The date, after the eviction date, by which the Sheriff will be authorised to remove you and your belongings from the property.
Important: If the Sheriff does not arrive on the day specified in the court order, this does not mean you are not evicted. The Sheriff may arrive any day after that date and it is important that you are prepared.
If you have not vacated the property by your eviction date, the Sheriff cannot remove you from your home without a warrant of ejectment. They have to go to court to obtain this warrant. If you eviction date is passed and you are still in the property, you can phone the Sheriff and ask if they have the warrant of ejectment yet.
Once the Sheriff has acquired the warrant of ejectment, and if you as the tenant have not vacated the property by the date of eviction, the Sheriff is permitted to use “necessary force” to get you out.
Important: Necessary force does not mean that they can abuse you! The Sheriff is permitted to request the assistance of the police to remove you and your belongings from the property.
You must communicate with the Sheriff to establish what you would like to be done with your belongings. You have two options for how to deal with your belongings:
The Sheriff takes your belongings to a storage facility and holds them there for you to collect at a later date. You will likely be charged storage fees which you have to pay before the Sheriff will release your belongings. You must demand the location and details of this storage facility.
If you choose not to store your belongings they will be left on the street outside the property. It is your responsibility to remove them.
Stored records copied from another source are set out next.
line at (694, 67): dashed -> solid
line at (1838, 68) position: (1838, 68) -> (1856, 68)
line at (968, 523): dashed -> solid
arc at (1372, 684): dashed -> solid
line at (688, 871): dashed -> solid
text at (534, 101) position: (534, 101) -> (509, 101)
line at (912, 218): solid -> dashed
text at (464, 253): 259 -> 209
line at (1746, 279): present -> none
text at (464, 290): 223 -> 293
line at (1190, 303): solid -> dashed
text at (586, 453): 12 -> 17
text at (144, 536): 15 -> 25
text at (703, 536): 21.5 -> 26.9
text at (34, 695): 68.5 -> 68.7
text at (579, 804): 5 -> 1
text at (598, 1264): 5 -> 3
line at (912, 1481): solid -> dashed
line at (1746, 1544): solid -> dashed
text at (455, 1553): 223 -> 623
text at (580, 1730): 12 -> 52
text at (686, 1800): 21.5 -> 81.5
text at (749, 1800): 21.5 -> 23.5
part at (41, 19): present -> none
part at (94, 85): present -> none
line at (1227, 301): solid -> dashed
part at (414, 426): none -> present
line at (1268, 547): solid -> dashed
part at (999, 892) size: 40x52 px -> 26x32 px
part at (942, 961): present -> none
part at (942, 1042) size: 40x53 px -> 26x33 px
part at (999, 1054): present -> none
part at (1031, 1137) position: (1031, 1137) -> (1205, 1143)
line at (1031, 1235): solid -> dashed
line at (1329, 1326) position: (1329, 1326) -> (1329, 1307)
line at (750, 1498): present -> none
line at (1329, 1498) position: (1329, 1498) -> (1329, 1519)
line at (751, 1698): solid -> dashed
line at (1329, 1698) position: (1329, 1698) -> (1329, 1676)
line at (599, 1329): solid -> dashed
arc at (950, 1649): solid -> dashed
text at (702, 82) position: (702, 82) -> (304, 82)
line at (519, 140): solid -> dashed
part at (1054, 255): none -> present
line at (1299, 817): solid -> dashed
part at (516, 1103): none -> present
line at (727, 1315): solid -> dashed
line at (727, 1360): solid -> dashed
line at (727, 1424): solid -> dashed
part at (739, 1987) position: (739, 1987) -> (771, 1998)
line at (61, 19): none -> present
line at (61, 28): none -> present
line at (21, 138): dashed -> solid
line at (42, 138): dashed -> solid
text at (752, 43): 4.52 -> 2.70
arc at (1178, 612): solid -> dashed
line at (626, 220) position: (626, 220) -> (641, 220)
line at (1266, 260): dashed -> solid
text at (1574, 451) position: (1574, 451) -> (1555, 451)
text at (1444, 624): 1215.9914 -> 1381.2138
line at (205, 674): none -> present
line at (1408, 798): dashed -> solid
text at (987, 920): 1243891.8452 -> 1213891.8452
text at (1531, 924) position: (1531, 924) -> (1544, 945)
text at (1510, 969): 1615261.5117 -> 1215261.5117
Important: If anything is broken through the negligence of the Sheriff, you will need to sue the Sheriff for damages. The Landlord will likely be joined with the Sheriff in the matter. If SAPS break any of your belongings through their own negligence then you will need to sue SAPS in court. Take note that if it rains and your stuff is damaged because it is outside, YOU are liable and not the Sheriff, your landlord, or the Police.
In a magistrates' court, you have the right to immediately appeal your eviction. You can do so by asking your lawyer to file a Notice of Appeal.
Once the Notice of Appeal has been filed with the court, your eviction is stayed. Once your Notice of Appeal is filed, inform the Sheriff of the court immediately so that they do not act to evict you by mistake. While the appeal process is underway, nobody may act to remove you from your home. During the appeal process there are specific timelines that cannot be missed. If you do miss a deadline, your appeal may lapse and your eviction can be executed. Ensure that your lawyer keeps you informed and stays on top of the appeal process.
You must carefully read your court order as soon as you get it. It will contain very important information and dates. If you are evicted, you must make a note of the eviction date, as well as the execution/ejection date.
Win or lose, you should start looking for alternative accommodation immediately. Take note of your eviction date, this will tell you how long you have to find new accommodation.
Start packing your belongings as soon as possible in preparation for moving and/or storage. The more organised you are, the faster you can act when the time comes and the less likely it will be for things to get lost or damaged.
Prepare yourself for the eviction by studying this section carefully. If you know what to expect you will be better prepared.
Get legal advice on whether or not you should appeal. While an appeal might sound like an easy way to stay (or delay) your eviction, there are consequences of appealing without a good reason. Speak to a lawyer and get their opinion on whether you should appeal or not.